The Centers for Disease Control and Prevention is reportedly investigating the issue following a September 2014 study by Missouri’s health department. It found that, between 1996 and 2011, the ZIP codes around the landfill included statistically significant, higher incidences of leukemia plus cancers of the colon, prostate, kidney, bladder and brain.
“[The] recent study by St. Louis County is actually the first time that a government entity has asked people if they feel ill,” said Laura Barrett, executive director for the Center for Health, Environment and Justice.
“This is a hot mess,” said Dawn Chapman, a local mother and co-founder of Just Moms STL, a non-profit organization made up of local mothers who worry that these radioactive materials are sickening their families.
When Chapman bought a home in nearby Maryland Heights in 2005, she says she was never warned that her family would live near a radioactive waste site.

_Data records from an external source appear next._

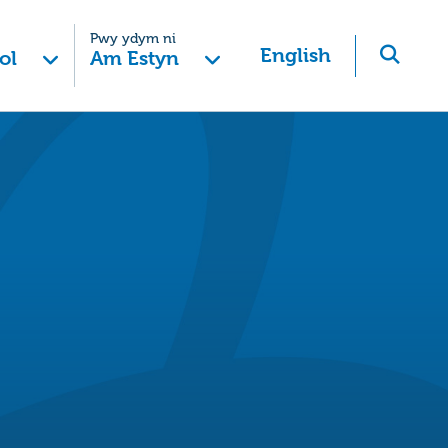
Pwy ydym ni
English
ol
Am Estyn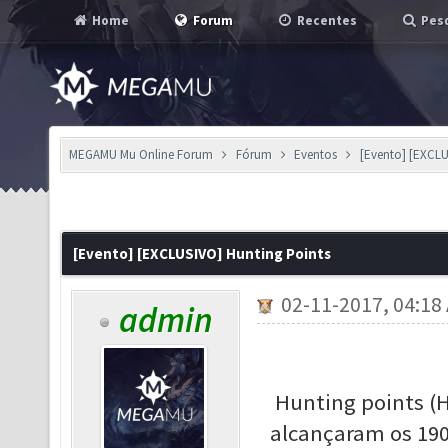
Home
Forum
Recentes
Pesq
MEGAMU Mu Online Forum
Fórum
Eventos
[Evento] [EXCLU
[Evento] [EXCLUSIVO] Hunting Points
02-11-2017, 04:18
admin
Hunting points (H
alcançaram os 190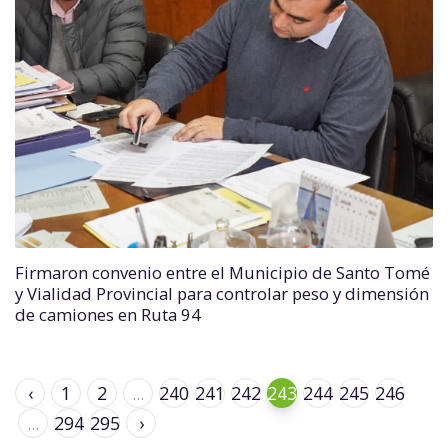
Firmaron convenio entre el Municipio de Santo Tomé
y Vialidad Provincial para controlar peso y dimensión
de camiones en Ruta 94
‹
1
2
...
240
241
242
243
244
245
246
...
294
295
›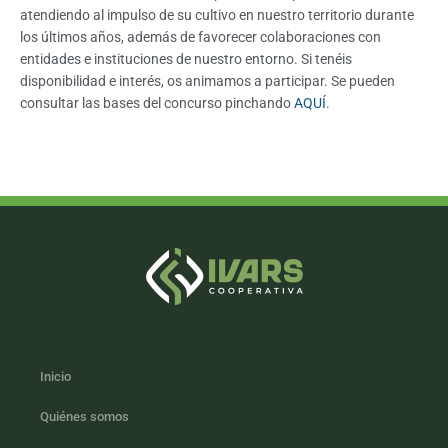
atendiendo al impulso de su cultivo en nuestro territorio durante
los últimos años, además de favorecer colaboraciones con
entidades e instituciones de nuestro entorno. Si tenéis
disponibilidad e interés, os animamos a participar. Se pueden
consultar las bases del concurso pinchando
AQUÍ
.
Inicio
Quiénes somos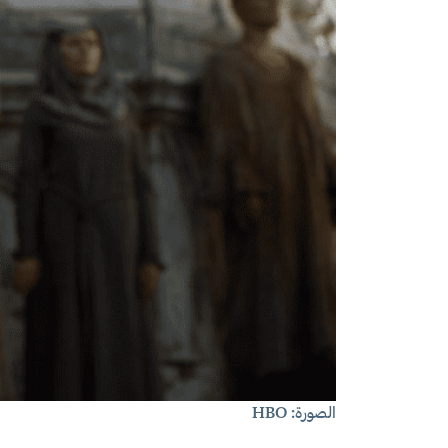
الصورة: HBO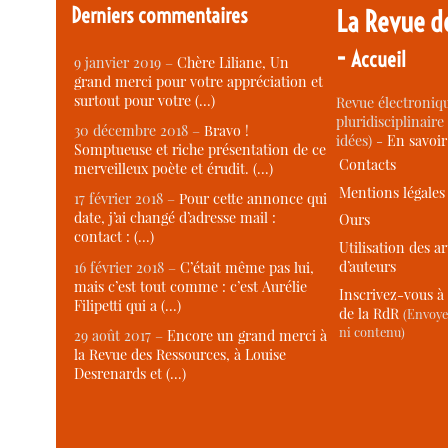
Derniers commentaires
La Revue d
-
Accueil
9 janvier 2019 –
Chère Liliane, Un
grand merci pour votre appréciation et
surtout pour votre (…)
Revue électroniqu
pluridisciplinaire 
30 décembre 2018 –
Bravo !
idées) -
En savoi
Somptueuse et riche présentation de ce
Contacts
merveilleux poète et érudit. (…)
Mentions légales
17 février 2018 –
Pour cette annonce qui
date, j’ai changé d’adresse mail :
Ours
contact : (…)
Utilisation des ar
d’auteurs
16 février 2018 –
C’était même pas lui,
mais c’est tout comme : c’est Aurélie
Inscrivez-vous à 
Filipetti qui a (…)
de la RdR
(Envoye
ni contenu)
29 août 2017 –
Encore un grand merci à
la Revue des Ressources, à Louise
Desrenards et (…)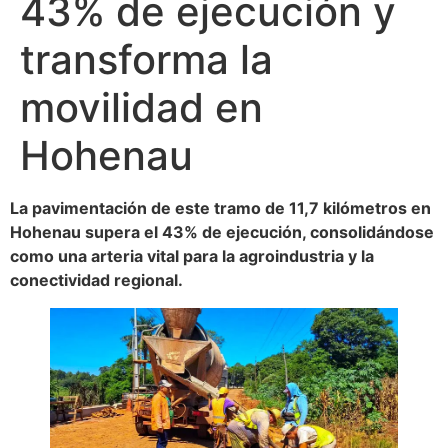
43% de ejecución y
transforma la
movilidad en
Hohenau
La pavimentación de este tramo de 11,7 kilómetros en
Hohenau supera el 43% de ejecución, consolidándose
como una arteria vital para la agroindustria y la
conectividad regional.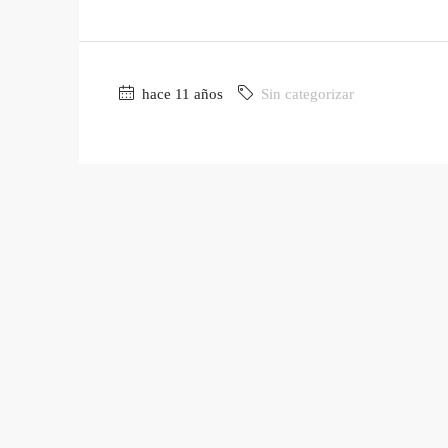
hace 11 años
Sin categorizar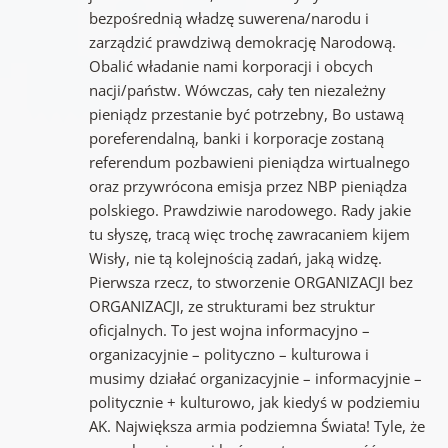
bezpośrednią władzę suwerena/narodu i
zarządzić prawdziwą demokrację Narodową.
Obalić władanie nami korporacji i obcych
nacji/państw. Wówczas, cały ten niezależny
pieniądz przestanie być potrzebny, Bo ustawą
poreferendalną, banki i korporacje zostaną
referendum pozbawieni pieniądza wirtualnego
oraz przywrócona emisja przez NBP pieniądza
polskiego. Prawdziwie narodowego. Rady jakie
tu słyszę, tracą więc trochę zawracaniem kijem
Wisły, nie tą kolejnością zadań, jaką widzę.
Pierwsza rzecz, to stworzenie ORGANIZACJI bez
ORGANIZACJI, ze strukturami bez struktur
oficjalnych. To jest wojna informacyjno –
organizacyjnie – polityczno – kulturowa i
musimy działać organizacyjnie – informacyjnie –
politycznie + kulturowo, jak kiedyś w podziemiu
AK. Największa armia podziemna Świata! Tyle, że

She discovered their close proximity just three years ago when her family began experiencing what she called a “horrible odor” emanating from the site.
A 1988 Nuclear Regulatory Commission study revealed that its inspectors discovered in 1974 that the Cotter Corporation — which agreed to buy the atomic refuse from the federal government and dispose of it — mixed this waste with 39,000 tons of topsoil. Cotter illegally covered the West Lake Landfill with this irradiated earth in 1973, according to the nuclear agency’s report.
“It’s not in barrels. Some of it’s mixed in the soil and the garbage,” said Chapman. “Some of it’s just lying on the surface for over 40 years, and none of us knew about this.”
Chapman, who lives with her husband and their three special-needs children, described the odor as a burning-electrical smell mixed with trash and petroleum. Two of her kids suffer developmental problems, Chapman said. She personally complains of breathing difficulties.
“I’m 35 and have never had an issue in my life,” said Chapman. “These past couple of years, I’ve found myself using and borrowing other people’s inhalers.”
Some, however, consider these fears overblown.
Low-level radiation “is generally a health benefit,” said Dr. Jerry Cuttler, a scientist with more than 50 years of experience with nuclear radiation and an adviser to the New York-based American Council on Science and Health.
“The natural radon level in an open area is very low,” said Cuttler. “To find a harmful radon level, you would need to go into a uranium mine that has no forced ventilation.”
Despite ordering landfill owner Republic Services to build a barrier between the fire and the toxic waste, the U.S. Environmental Protection Agency denies residents are at risk.
St. Louis County, on the other hand, published a 2014 shelter-in-place plan due to concerns that the fire could reach and burn the toxic waste, increase pollution and hurt residents. The fire is expected to smolder until 2024.
This plan dismays Chapman, whose home is located several miles from the landfill. Some locals live within half a mile of the site, and the odor penetrates their residences, according to Chapman.
“What are those people supposed to do?” said Chapman. “A lot of people here feel like they’re prisoners in their own homes.”
An earlier version of this story incorrectly listed its author. The name has been corrected.